- [Stored entries]

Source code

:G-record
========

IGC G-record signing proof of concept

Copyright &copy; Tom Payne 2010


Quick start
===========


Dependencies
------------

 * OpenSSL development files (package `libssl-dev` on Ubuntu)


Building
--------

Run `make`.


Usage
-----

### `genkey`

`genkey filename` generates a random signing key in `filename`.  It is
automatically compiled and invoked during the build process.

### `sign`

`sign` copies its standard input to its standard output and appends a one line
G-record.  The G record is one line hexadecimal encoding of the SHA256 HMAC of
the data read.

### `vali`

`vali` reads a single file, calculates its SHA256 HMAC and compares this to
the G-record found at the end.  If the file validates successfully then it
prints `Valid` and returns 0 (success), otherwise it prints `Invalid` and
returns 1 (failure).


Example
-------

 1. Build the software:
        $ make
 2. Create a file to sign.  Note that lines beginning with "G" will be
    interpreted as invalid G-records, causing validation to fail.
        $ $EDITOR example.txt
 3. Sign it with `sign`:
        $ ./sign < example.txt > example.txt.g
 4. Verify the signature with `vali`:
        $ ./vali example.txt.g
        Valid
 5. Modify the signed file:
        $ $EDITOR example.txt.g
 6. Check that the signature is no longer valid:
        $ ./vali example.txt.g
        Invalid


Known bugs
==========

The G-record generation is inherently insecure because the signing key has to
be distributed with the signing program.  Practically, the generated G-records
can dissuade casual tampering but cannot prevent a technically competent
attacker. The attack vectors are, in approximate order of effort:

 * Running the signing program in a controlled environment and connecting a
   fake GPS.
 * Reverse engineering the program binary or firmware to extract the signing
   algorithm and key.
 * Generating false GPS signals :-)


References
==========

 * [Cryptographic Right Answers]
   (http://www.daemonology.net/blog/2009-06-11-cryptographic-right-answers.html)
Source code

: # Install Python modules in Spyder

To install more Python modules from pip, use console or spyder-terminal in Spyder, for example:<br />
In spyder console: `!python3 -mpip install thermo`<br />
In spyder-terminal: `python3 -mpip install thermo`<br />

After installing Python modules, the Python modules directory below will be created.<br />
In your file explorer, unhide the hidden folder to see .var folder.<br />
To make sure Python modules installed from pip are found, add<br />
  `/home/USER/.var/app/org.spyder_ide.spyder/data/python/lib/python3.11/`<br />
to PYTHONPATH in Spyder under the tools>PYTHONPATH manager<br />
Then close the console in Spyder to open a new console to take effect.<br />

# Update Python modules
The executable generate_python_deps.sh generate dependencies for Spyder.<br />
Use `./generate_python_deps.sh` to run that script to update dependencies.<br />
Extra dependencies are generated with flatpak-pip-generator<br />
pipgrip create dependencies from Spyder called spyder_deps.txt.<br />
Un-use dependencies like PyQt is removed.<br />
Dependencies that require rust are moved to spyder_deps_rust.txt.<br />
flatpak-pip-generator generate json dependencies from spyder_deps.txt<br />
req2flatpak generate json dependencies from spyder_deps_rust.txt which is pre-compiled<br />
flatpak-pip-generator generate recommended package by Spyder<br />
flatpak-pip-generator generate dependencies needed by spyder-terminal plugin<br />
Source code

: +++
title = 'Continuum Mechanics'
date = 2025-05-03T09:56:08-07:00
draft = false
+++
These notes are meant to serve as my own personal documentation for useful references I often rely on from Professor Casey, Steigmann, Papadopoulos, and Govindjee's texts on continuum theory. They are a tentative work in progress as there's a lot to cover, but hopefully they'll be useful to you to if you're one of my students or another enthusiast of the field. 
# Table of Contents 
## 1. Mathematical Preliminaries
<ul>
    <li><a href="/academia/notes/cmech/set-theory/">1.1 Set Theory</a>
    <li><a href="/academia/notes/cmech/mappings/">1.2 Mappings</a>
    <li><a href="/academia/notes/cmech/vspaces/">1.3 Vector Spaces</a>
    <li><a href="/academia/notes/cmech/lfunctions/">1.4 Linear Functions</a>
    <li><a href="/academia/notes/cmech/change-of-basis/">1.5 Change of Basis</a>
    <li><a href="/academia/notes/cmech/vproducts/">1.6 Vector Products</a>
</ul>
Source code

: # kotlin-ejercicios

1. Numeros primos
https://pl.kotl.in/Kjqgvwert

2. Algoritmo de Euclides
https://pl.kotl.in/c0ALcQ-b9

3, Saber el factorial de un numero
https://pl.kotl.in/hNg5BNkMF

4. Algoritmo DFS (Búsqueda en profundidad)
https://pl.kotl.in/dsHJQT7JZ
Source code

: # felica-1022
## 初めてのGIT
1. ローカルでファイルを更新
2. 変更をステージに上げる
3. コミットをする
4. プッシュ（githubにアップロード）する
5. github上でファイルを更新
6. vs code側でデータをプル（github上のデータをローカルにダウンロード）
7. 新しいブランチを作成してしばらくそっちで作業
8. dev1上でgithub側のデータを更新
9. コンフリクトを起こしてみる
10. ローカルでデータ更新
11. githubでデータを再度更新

- [PROBLEM TO SOLVE] Identify each line in the records above that contains the word "will", and copy those lines out.

- [ANSWER BOX]
 2. Create a file to sign.  Note that lines beginning with "G" will be
After installing Python modules, the Python modules directory below will be created.<br />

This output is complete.